Why stroke victims are turning to the tango
In this dance class, every step is a major victory. TangoStride is a class for stroke survivors that combines dance with specialized movements and exercise.
"The basis of tango is a walking stance. You're trying to walk together two as one," said Gabriela Condrea, the creator of TangoStride.
The program helps stroke and traumatic brain injury patients, like Gus Kushman-Kerber, regain mobility.
"I really love it a lot man. I'm going to do more of this. It's really fun!" Kushman-Kerber said.
Dr. Mike Previti, a stroke neurologist, says all that fun is good for recovery.
"The beauty of TangoStride is that you're sort of forcing people to rewire, to do something new, learn a new skill.
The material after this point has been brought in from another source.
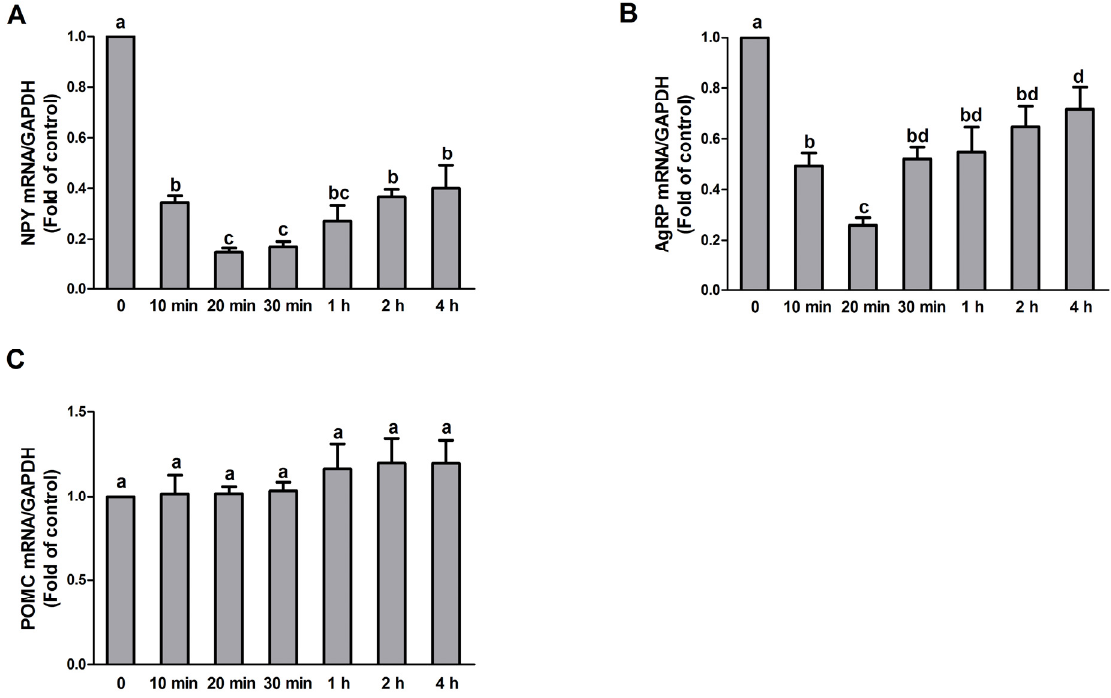
Figure 1. Time-dependent effect of PA on NPY, AgRP, and POMC expression in N1E-115 cells. Quantitative real-time PCR analysis of NPY, AgRP, and POMC performed with RNA extracted from N1E-115 cells treated with 10 µ mol/L PA for different durations ( A – C ), respectively. Quantified mRNA levels were normalized to GAPDH and presented relative to 10 µ mol/L PA for 0 min. Data are expressed as means ± SEM of three different experiments. Groups sharing different letters above the bars indicate statistically significant differences ( p < 0.05), while those denoted by the same letters are insignificant ( A – C ). PA: palmitic acid group.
Even if you haven't had a stroke, learning a new skill is one of the best things for the brain!" Previti said.
The class is also having a bigger effect for dancers.
"It's also really about their confidence and then that is like a ripple effect into the rest of their life," Condrea said.
Barbara Winters has survived three strokes and says her doctor has seen a difference since she started dancing.
"Two things that he's noticed improved is my balance and he said you're really strong, surprisingly strong!" Winters said.
It's strength she and other survivors are regaining on the dance floor, one step at a time.